**COMPLETE THE FOLLOWING**
1. In the Chaos Mesh excerpt, what happens when the labelSelectors contain a typo?
2. Shorten the paragraph beginning "A Game Day is a structured" from the Chaos Mesh excerpt into a single sentence that keeps its main facts.

**DOCUMENT SEGMENT**
Check Experiment Status
# View experiment status
kubectl describe podchaos task-api-pod-kill -n chaos-mesh
Output:
Name: task-api-pod-kill
Namespace: chaos-mesh
Status:
Experiment:
Phase: Finished
Conditions:
- Type: Applied
Status: True
Records:
- Id: abc12
Phase: Injected
InjectedCount: 1
Safety Features: Why Chaos Mesh Won't Destroy Production
Chaos Mesh has multiple safety layers:
Namespace Filtering
As configured above, only annotated namespaces allow experiments. Production isn't annotated.
Selectors
Experiments only affect pods matching the selector. A typo in labelSelectors means no pods match (experiment does nothing).
Duration Limits
Experiments automatically stop after duration. Even if you forget, the experiment ends.
RBAC Authorization
Chaos Mesh respects Kubernetes RBAC. Users without appropriate ClusterRole can't create experiments.
# Example RBAC: Only SRE team can run chaos
apiVersion: rbac.authorization.k8s.io/v1
kind: ClusterRole
metadata:
name: chaos-engineer
rules:
- apiGroups: ["chaos-mesh.org"]
resources: ["podchaos", "networkchaos"]
verbs: ["create", "delete", "get", "list"]
Mode Selection
Using mode: one ensures only one pod is affected. Never use mode: all in your first experiments.
The Game Day Pattern
A Game Day is a structured resilience validation exercise. It's the chaos engineering equivalent of a fire drill: planned, observed, and documented.
The Six-Phase Game Day
Phase 1: Define Hypothesis
Write your specific, falsifiable prediction:
## Game Day: Task API Pod Failure Recovery
**Date**: 2025-12-30
**Participants**: SRE team, Backend team
**Hypothesis**:
If one Task API pod is killed:
- Kubernetes spawns replacement within 30 seconds
- No requests return 5xx during transition
- P95 latency stays under 500ms
- All in-flight requests complete or are retried by client
Phase 2: Set Up Monitoring
Before injecting failures, ensure you can see what happens:
**Monitoring Checklist**:
- [ ] Grafana dashboard open showing Task API latency
- [ ] Prometheus alerts configured for error rate
- [ ] kubectl watch running on staging pods
- [ ] Log streaming from Task API pods
Phase 3: Run in Staging First
Never skip staging. This is where you find surprises:
# Staging experiment
kubectl apply -f task-api-pod-kill.yaml
Phase 4: Observe and Document
Record what actually happened versus what you predicted:
**Observations**:
- Pod killed at 14:32:15
- New pod running at 14:32:19 (4 seconds, PASS)
- Error rate: 0% (PASS)
- P95 latency: 320ms during transition (PASS)
**Unexpected**: No requests in flight during the kill.

**MATERIAL PROVIDED**

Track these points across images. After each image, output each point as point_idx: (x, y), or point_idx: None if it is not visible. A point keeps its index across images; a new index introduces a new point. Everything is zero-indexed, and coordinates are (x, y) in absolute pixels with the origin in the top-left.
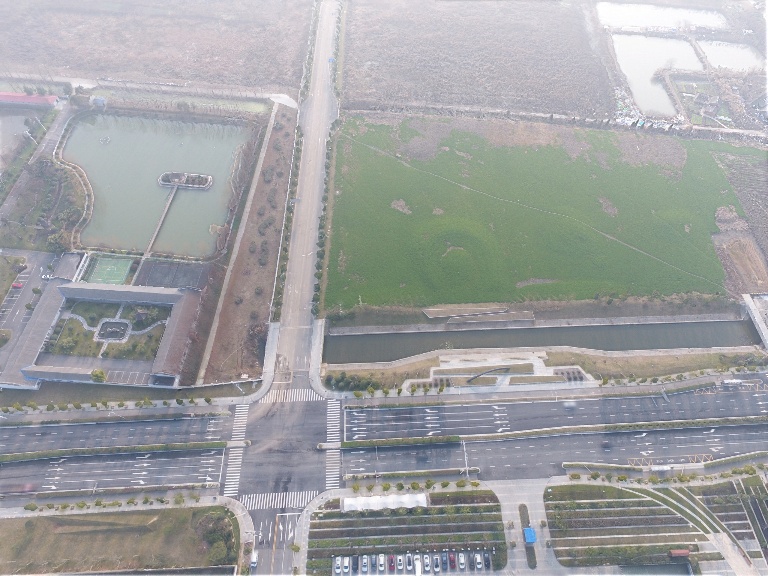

**TASK SOLUTIONS**
1. No pods match the selector, so the experiment does nothing.

2. A Game Day is a planned, observed, and documented exercise that validates resilience, much like a fire drill for chaos engineering.